The lack of school buildings also impacts the quality of education with class sizes in UNRWA schools before the current Israeli onslaught averaging at 41.2 with many of the teaching staff themselves refugees and living in highly stressed and impoverished conditions. And, of course, the repeated traumas visiting on Gaza’s children as a result of constant exposure to extreme poverty and violence is causing a mental health crisis. In June 2022, Save the Children reported that 80 per cent of children in Gaza were ‘in a perpetual state of fear, worry, sadness and grief’. This distress was reflected in worrying behaviours such as bedwetting and reactive mutism, and impacted children’s educational performance as they struggled to concentrate in class and could either become withdrawn or disruptive.
Solidarity and action
But what now of the children in Gaza following three months of constant bombardment, industrial carnage, the systematic targeting of life-providing services and 22,600 deaths? With Gaza on the brink of famine, and facing the total collapse of the health system, the main priority has to be an immediate cessation of violence and humanitarian aid at scale. The siege of Gaza should be lifted without delay and psychosocial first-aid provided to children and adults alike. Achieving these goals means maintaining the kind of public mobilisation in solidarity with Palestine that has been evident since the start of the escalation with 7,283 pro-Palestine protests recorded in more than 118 countries and territories between 7 October and 24 November 2023. We should draw strength from the success of the BDS movement evidenced by the recent decision by Puma not to renew its sponsorship of the Israeli football team. We should also exhort governments in the global North to follow the lead of South Africa in referring Israel to the International Court of Justice. There has to be accountability for the wanton slaughter of Israel in Gaza and its complete disregard for international law and human rights conventions.

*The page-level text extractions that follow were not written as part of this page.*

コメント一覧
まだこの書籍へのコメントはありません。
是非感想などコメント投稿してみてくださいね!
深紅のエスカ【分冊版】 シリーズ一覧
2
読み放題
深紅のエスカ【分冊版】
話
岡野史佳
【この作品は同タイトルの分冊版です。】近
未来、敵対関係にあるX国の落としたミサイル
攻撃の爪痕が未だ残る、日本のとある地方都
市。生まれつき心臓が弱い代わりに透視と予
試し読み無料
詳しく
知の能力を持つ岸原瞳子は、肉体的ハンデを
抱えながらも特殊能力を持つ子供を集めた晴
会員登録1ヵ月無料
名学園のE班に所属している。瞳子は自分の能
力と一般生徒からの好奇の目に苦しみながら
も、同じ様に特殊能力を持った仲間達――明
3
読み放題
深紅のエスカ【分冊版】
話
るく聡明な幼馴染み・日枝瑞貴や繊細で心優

Its critical, too, that educators everywhere challenge what Henry Giroux has described as the ‘tranquilization’ that has haunted and shaped mainstream media coverage of the war on Gaza. ‘It is crucial for any analysis of the current Israel-Hamas conflict’, argues Giroux, ‘to be situated and addressed through the history and root causes that have shaped it; otherwise, the search for peace is annihilated in the militarized calls for war’. Should our activism flag in challenging state and media complicity in sustaining the ‘historical and social amnesia’ that accompanies so much coverage of the conflict and we despair of achieving peace in Gaza, we should recall that the Palestinians are liberating us. ‘When most would give up, their incredible endurance and selflessness is a beacon of hope for all those resisting injustice around the world’.
Stephen McCloskey is the Director of the Centre for Global Education and Editor of Policy and Practice: A Development Education.